Goodness of fit tests, or statistical tests for steady-state systems, are helpful in identifying how changes affect a normal distribution. Here are some good starting points:

Make feedback visual

Raw data is useful, but visual representations help tell a more informed story around that data. You can even use visualization tools directly in the command line to further streamline your operations. (The below example uses gnuplot’s dumb | terminal | output)

  1480 ++---------------+----------------+----------------+---------------**
       +                +                +                + ************** +
  1460 ++                                            *******              ##
       |                                      *******                 #### |
  1440 ++                    *****************                 #######    ++
       |                  ***                                ##            |
  1420 *******************                                  #             ++
       |                                                   #               |
  1400 ++                                                ##               ++
       |                                             ####                  |
       |                                          ###                      |
  1380 ++                                      ###                        ++
       |                                     ##                            |
  1360 ++                               #####                             ++
       |                            ####                                   |
  1340 ++                    #######                                      ++
       |                  ###                                              |
  1320 ++          #######                                                ++
       ############     +                +                +                +
  1300 ++---------------+----------------+----------------+---------------++
       0                5                10               15               20

CRITICAL: Deviation (116.55) is greater than maximum allowed (100.00)

Level up tests by running them constantly

Building a pipeline that integrates testing that is running all the time is the key to making this all work.
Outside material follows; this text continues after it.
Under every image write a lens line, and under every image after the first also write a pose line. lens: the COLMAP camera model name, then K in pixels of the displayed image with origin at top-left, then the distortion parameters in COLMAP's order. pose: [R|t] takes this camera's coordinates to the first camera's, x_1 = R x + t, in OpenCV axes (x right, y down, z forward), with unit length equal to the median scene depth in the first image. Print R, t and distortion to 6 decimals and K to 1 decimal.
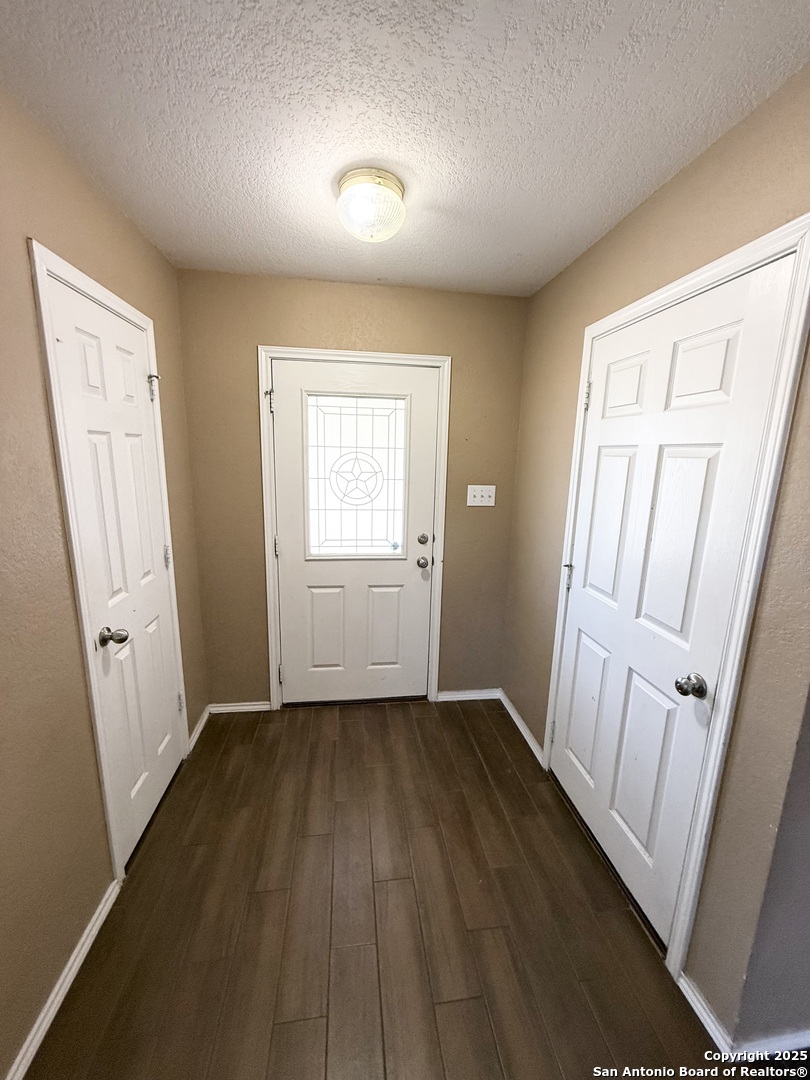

One simple way to get up and running quickly is to use Consul from HashiCorp.

consul test integration

If you have Consul deployed to all the different nodes in a cluster, you can drop in per node definitions for different services and then add monitoring checks specific to that type of service. The advantage to running your system in this way is that you only need a simple check to query the monitoring that is running constantly in the background, rather than having to do its own test.

Consul per node definitions

Summary

When you automate testing through your CD pipeline, you’re able to increase your pace of iteration by identifying and addressing fault points faster without the operational overhead of testing on a change-by-change basis.